In my mind (it's scarey in here), having more headroom doesn't necessarily mean that your system can take a *louder* signal. In a digital system 0db is always the "loudest" anything can be. Hear me out.
In *theory* you can record 48db lower in a 24bit system and still have the same bit resolution (e.g. 8bits*6db = 48db) as a 16bit system. But of course in the real world you don't get a full 144db of dynamic range out of a 24bit converter. While you'd be maintaining bit resolution (e.g. the number of values used to represent an audio signal), you'd run into a lot of mechanical/electrical/*real life* noise. I think think that the noise floor specs I've most often seen for 24bit systems have been in the -100 to -110db range.
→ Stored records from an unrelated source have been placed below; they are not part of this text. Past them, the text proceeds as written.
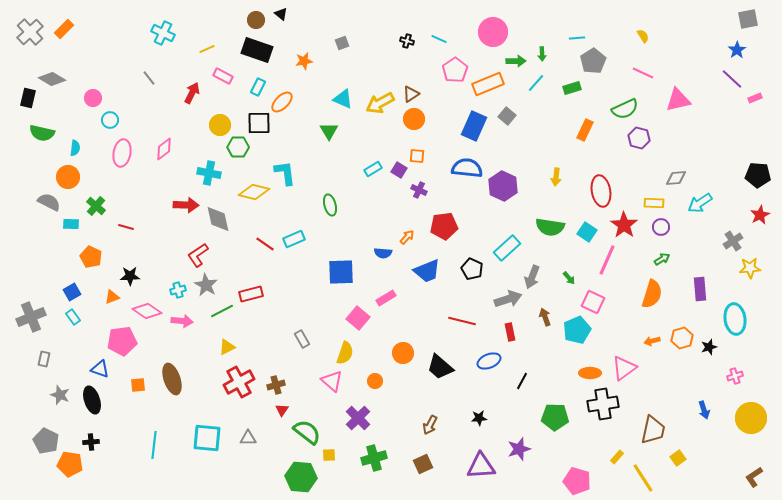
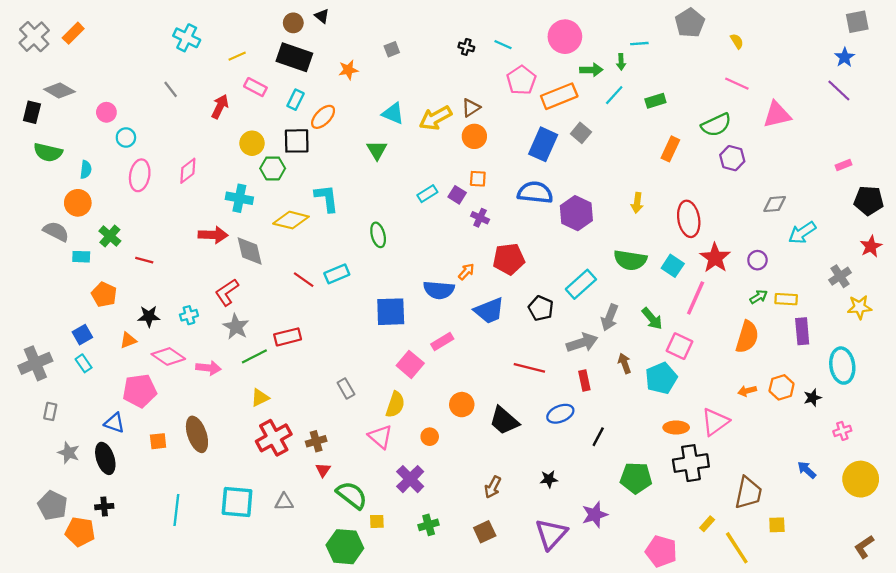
cyan line: (577, 38) -> (639, 44), moved
gray pentagon: (593, 61) -> (690, 23), moved
pink rectangle: (755, 98) -> (843, 165), moved
yellow rectangle: (654, 203) -> (786, 299), moved
blue semicircle: (383, 253) -> (439, 290), size x1.5
green arrow: (569, 278) -> (652, 319), size x1.5
cyan cross: (178, 290) -> (189, 315), moved
blue arrow: (704, 410) -> (807, 470), turned 150
green cross: (374, 458) -> (429, 525), size x0.7
yellow square: (678, 458) -> (777, 525), turned 35
purple triangle: (481, 466) -> (551, 534), turned -44

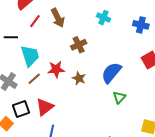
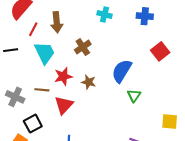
brown arrow: (58, 18) -> (57, 22), turned 30
cyan trapezoid: (30, 56) -> (45, 53), moved
brown line: (34, 79) -> (42, 90), turned 56
red triangle: (45, 107) -> (64, 105), moved

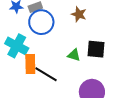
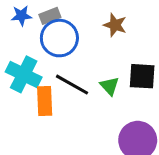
green triangle: (74, 55) -> (109, 86), turned 32
black line: (46, 74) -> (72, 85), moved

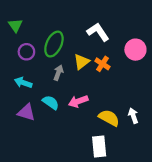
At any rate, if you push the meters in a 16bit system you are using 65,536 discrete voltage levels to represent your audio stream, and your noise floor might be at -90db. But if you're on a 24bit system with 110db of dynamic range, which is 20db lower than the noise floor of the 16bit system, and you record such that your levels are down at around -20db, you are still sampling with a resolution of over 2 *million* discrete voltage levels, and with the same amount of real dynamic range as the 16bit sytem.
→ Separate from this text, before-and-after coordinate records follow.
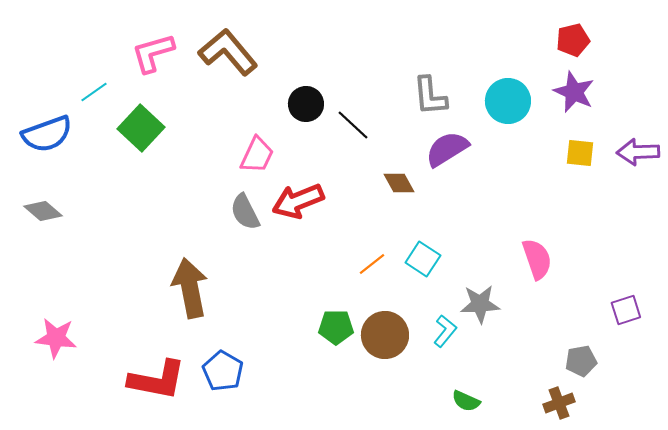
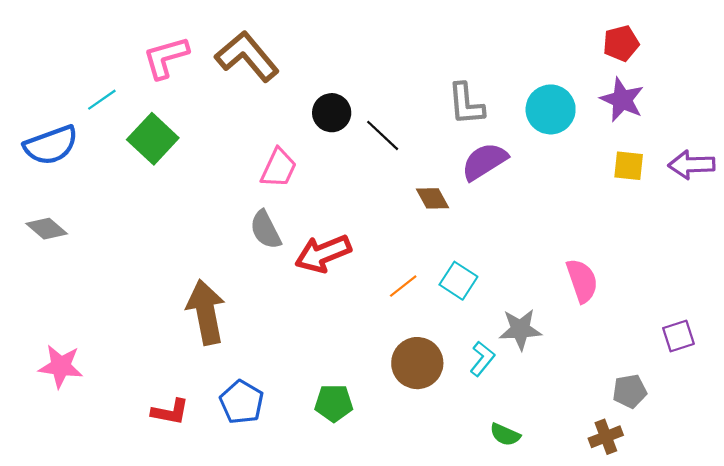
red arrow: (298, 201) -> (323, 254), moved
green pentagon: (336, 327) -> (334, 403), moved
red L-shape: (157, 380) -> (170, 412), size x0.6

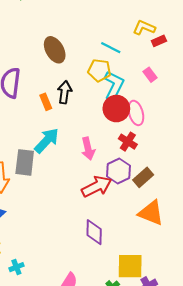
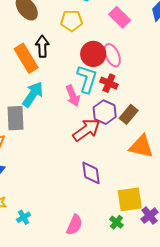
pink rectangle: (150, 75) -> (120, 17), size x1.5
cyan L-shape: (114, 86) -> (87, 79), moved
orange rectangle: (46, 102) -> (26, 58), size x1.8

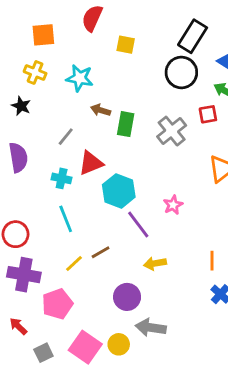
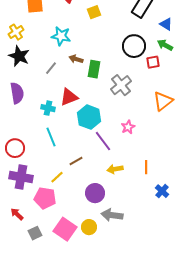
yellow square: (126, 45) -> (94, 12), turned -32
yellow cross: (35, 72) -> (16, 32), moved, turned 35
black circle: (181, 72) -> (134, 46), moved
black star: (21, 106) -> (19, 56), size x1.5
gray cross: (172, 131) -> (121, 85), moved
gray line: (66, 137) -> (51, 68), moved
orange line: (212, 261) -> (146, 167), moved
yellow line: (74, 263) -> (57, 177), moved
pink pentagon: (57, 304) -> (45, 198), turned 30

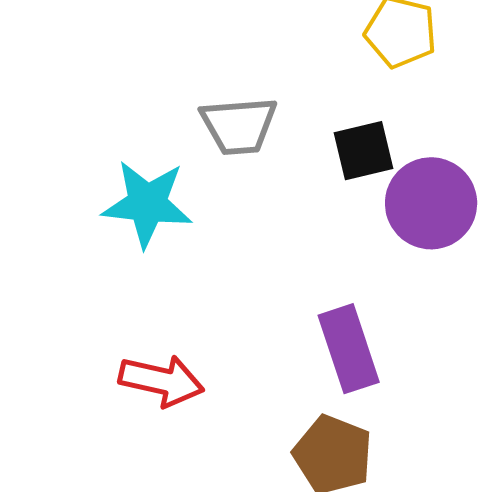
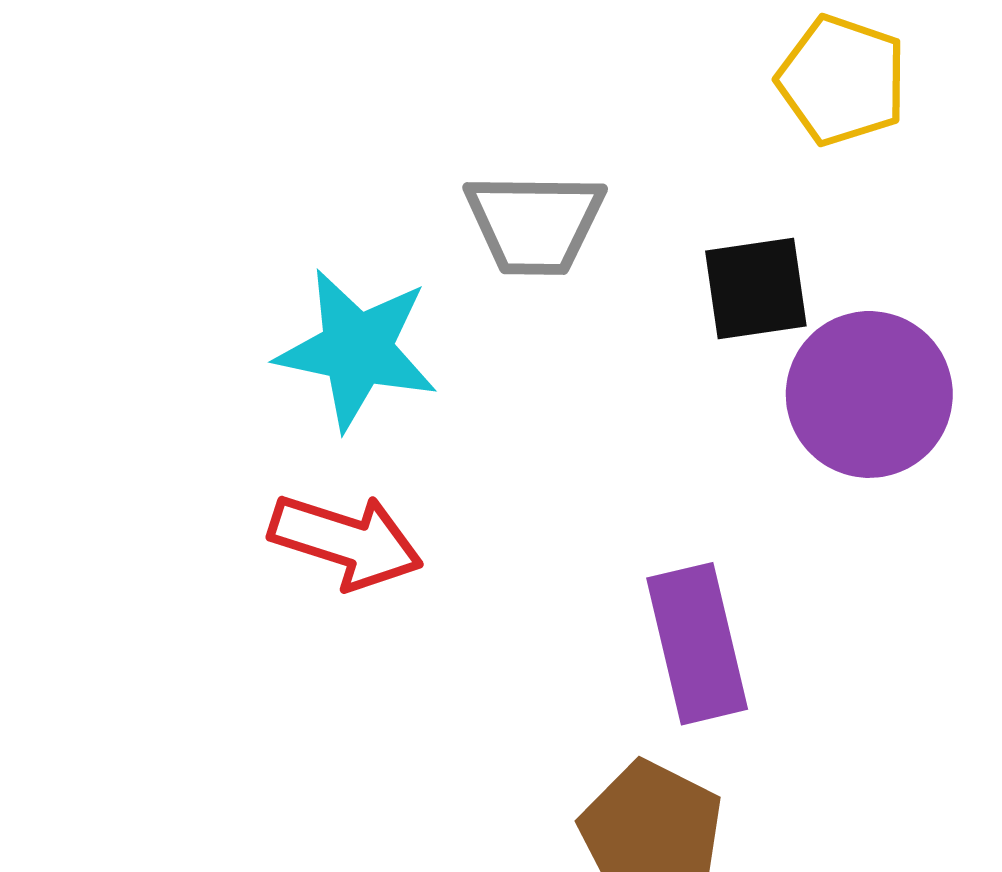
red arrow: (161, 381) -> (346, 541), moved

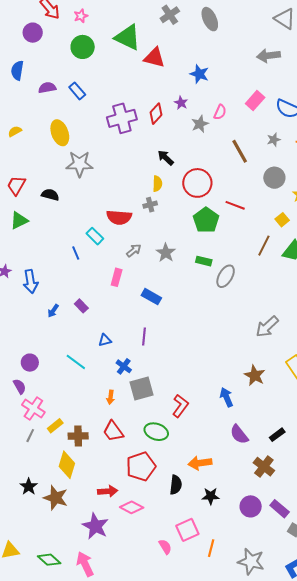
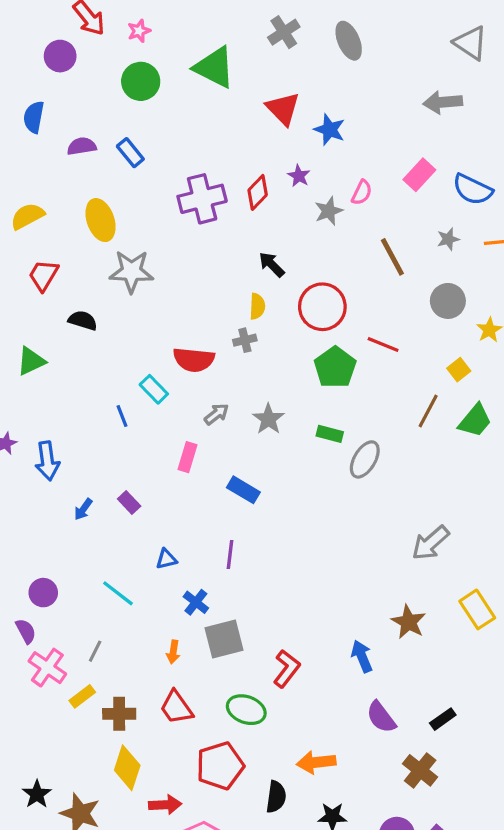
red triangle: (154, 58) -> (283, 109), moved, turned 30
yellow semicircle: (15, 131) -> (27, 216), size x1.5
red trapezoid: (16, 185) -> (43, 275), moved
gray line: (30, 436) -> (95, 651), moved
yellow diamond: (67, 465) -> (127, 768), moved

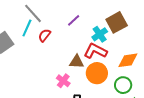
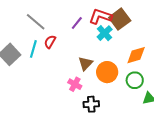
cyan line: (27, 28) -> (33, 49), moved
red L-shape: (95, 51) -> (100, 16), moved
brown triangle: (77, 62) -> (86, 63), turned -42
When you turn up the 24bit file from the above example by 20db (assuming the gain increase is constant), you end up with what is essentially the equivalent of the 16bit file that was tracked in the yellow. Therefore, in this example, you can record in the -20db range on the 24bit system without sacrificing fidelity, and have a whole lot of extra room for that guitar player who suddenly decides to go crazy.
Of course those are just a bunch of stupid numbers. In real life I don't know squat...but technically, it does demonstrate that you can track lower which essentially means that you have more headroom. Of course we could get into an argument over the meaning of headroom or something...but to me it's all relative.